A conversation of sustainable life could easily delve into a long philosophical dissertation about the theological aspects of life interpretation, rather than a discussion about the significant impacts of transportation. As an advocate for sustainable transportation, these words ring towards how much urban growth impacts environmental, economic, and social conditions on society. In the majority of conversations, people seem convinced that absence of plastic straws in a drink and a plastic bag from the grocery store will solve all the issues of unsustainability. Again, this writing is purposed to make the claim that transportation is the root of all urban growth, and as such is in need of a sustainable solution.
Sustainable urban growth is a quasi-important topic. Defining that sentence alludes to the popularity of trends more than resolving matters of importance.
The term “new urbanism” has a particularly fashionable nuance. There is a misconception with some people that artistically fashioned stripes or contrasting paint colors holds values of sustainability.
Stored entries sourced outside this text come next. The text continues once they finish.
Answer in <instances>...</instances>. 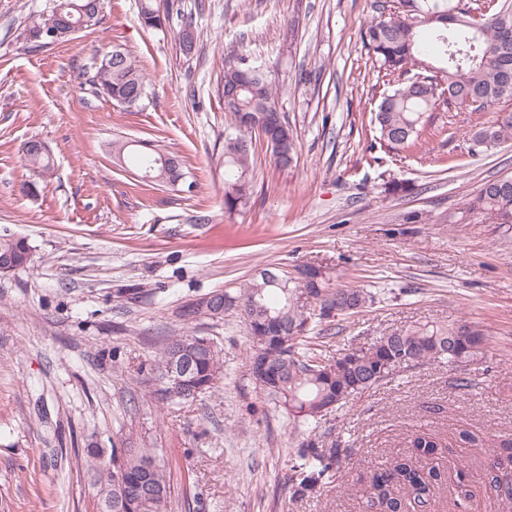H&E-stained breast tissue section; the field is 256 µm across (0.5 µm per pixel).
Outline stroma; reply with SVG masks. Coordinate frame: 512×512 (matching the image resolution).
<instances>
[{"label":"stroma","instance_id":"stroma-1","mask_svg":"<svg viewBox=\"0 0 512 512\" xmlns=\"http://www.w3.org/2000/svg\"><path fill=\"white\" fill-rule=\"evenodd\" d=\"M46 4L0 0V233L32 247L27 268L0 275V512H98L83 465L92 444L157 449L171 469L172 512H184L188 472L206 512H359L373 470L416 431L447 446L445 469L484 481L493 448L512 438V232L448 215L484 181L512 176V141L471 153V114L441 104L426 115L435 134L425 151L381 146L374 113L390 88L361 42L375 0H176L161 29L142 26L140 0H105L97 25L34 50L22 32ZM186 26L190 55L178 40ZM233 46L270 68L298 160L276 167L255 140L252 193L229 213L219 156L232 123L222 93ZM115 48L148 83L139 107L86 83ZM34 138L54 160L44 179L23 162ZM117 139L174 153L184 183H144L117 164ZM394 180L408 192L388 193ZM304 265L376 294L325 323L328 355L460 319L483 326L489 353L467 367L401 368L324 417L320 432L349 451L343 481L293 501L299 434L249 379L238 310L200 325L224 354L212 394L160 413L140 392L184 302L265 267ZM462 429L474 445L459 444Z\"/></svg>","mask_w":512,"mask_h":512}]
</instances>
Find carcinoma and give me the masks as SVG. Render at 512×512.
Listing matches in <instances>:
<instances>
[{"instance_id":"carcinoma-1","label":"carcinoma","mask_w":512,"mask_h":512,"mask_svg":"<svg viewBox=\"0 0 512 512\" xmlns=\"http://www.w3.org/2000/svg\"><path fill=\"white\" fill-rule=\"evenodd\" d=\"M90 0H52L47 10L32 17L25 31L39 32L72 24L91 27L99 15L81 11ZM174 3L166 0L160 12L152 0H143L141 24L149 17L169 20ZM363 43L373 59L377 78L395 89L385 95L375 111L380 141L393 151L425 147L422 135L425 114L445 100L472 112H488L512 104V0H388L382 12L364 30ZM417 70L409 76L411 70ZM249 75L251 84L224 101L233 119V131L224 136L219 157L224 164V208L243 204L257 166L254 132L239 124L238 114L252 104L276 105L274 83L265 63L244 55L224 70L223 87L234 90ZM88 85L93 93L117 104L137 107L147 96L146 84L131 58L114 49L100 61ZM512 140V113L490 125L479 126L471 136V151H488ZM112 151L141 167L164 155L150 141L112 143ZM297 155L296 136L286 151L273 153L278 167H290ZM35 175L47 177L53 169L49 151L24 155ZM479 215L490 224L512 227V177L485 182L468 197L459 211L448 216L450 224H464ZM22 238L0 235V253L26 252ZM299 284L279 269L261 274L233 290L224 291V303L240 309L247 335L270 336L272 346L265 360L278 380L259 387L281 405L302 427L295 462L288 476L291 497L302 500L330 483L340 468L344 449L325 447L318 433L323 417L341 409L350 399L389 382L392 372H376L383 360L407 358L421 364L445 360L451 366L481 363L487 356L488 336L481 326L467 320L451 324H419L387 340L375 351H347L335 357L323 349V336L310 331L352 307L374 302L363 288L332 287L321 283L312 289L318 312L300 314L293 308ZM217 306L190 301L179 314L180 328L166 337L151 363L152 379L143 383V398L161 405H191L202 400L224 369L222 349L211 336L198 330V322L213 319ZM445 448L430 433H414L406 452H398L372 474L362 493V512H434L441 486L453 483L457 501L474 497L471 475L463 468L453 478L440 467ZM103 450L89 448L85 466L92 472L99 512H170V471L157 449L114 448L112 462L102 460ZM484 490L512 512V439H503L493 450Z\"/></svg>"}]
</instances>
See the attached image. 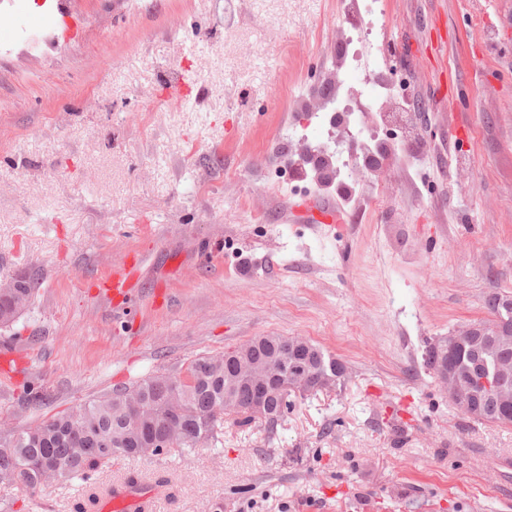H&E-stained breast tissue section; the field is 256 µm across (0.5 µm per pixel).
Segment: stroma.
Segmentation results:
<instances>
[{
  "mask_svg": "<svg viewBox=\"0 0 512 512\" xmlns=\"http://www.w3.org/2000/svg\"><path fill=\"white\" fill-rule=\"evenodd\" d=\"M384 2L377 36L399 54L377 74L401 68L431 118L425 174L394 145L386 181L318 227L264 173L289 154L304 82L331 67L345 0H277L262 17L257 0H80L45 51H24L19 29L0 38V283L38 282L0 326L1 430L256 336L305 337L347 367L290 395L277 425L230 412L189 452L34 492L0 483V512H77L131 477L141 512H512V426L469 420L423 360L489 319L487 295L512 294V0ZM256 50L263 80L246 65ZM176 71L192 105L163 90ZM447 84L466 93L458 149ZM245 200L267 223L235 216ZM129 254L156 275L125 317L98 285Z\"/></svg>",
  "mask_w": 512,
  "mask_h": 512,
  "instance_id": "35a3bbf8",
  "label": "stroma"
}]
</instances>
Sustainable materials do exist for construction. Window placement in design is important, shade in the summer and heat during the winter are key elements for home building design. Insulating materials are vital for weather and sound.
Sustainability for building requires more than addressing the five areas for human sensitivity of touch, smell, sight, sound and taste. Sustainable urban growth requires environmental, economic, and a long list of social considerations.
Regarding the ambiguous word: sustainability, what does it really involve? The terms: environmental equity and social justice hold relevance for sustainability. These two should be outlawed from being used as political terms. Forcing these two terms into political division removes the importance of what they represent. Environmental equity and social justice are interchangeable with justice and equity in relationship to land-use. Environmental equity is someone’s investment of effort into sustainability (building a garden is an example). In the automobile centric land-use design, this is a ludacris impossibility (you can not build a garden in a street). Social justice in regards to sustainability represents the government’s presumptuous irrationality to assume anyone can comply with rigid environmental restrictions in the face of economic repercussions when there are zero transportation alternatives to the ridiculous regulations they’ve imposed that even the government is unable to comply with. Much of social injustice is a product of urban decline. The consequence of irrationality and selective ignorance produces negative outcomes.
Building an entire society upon an unsustainable foundation is problematic. Sustainable life demands a supportable foundation.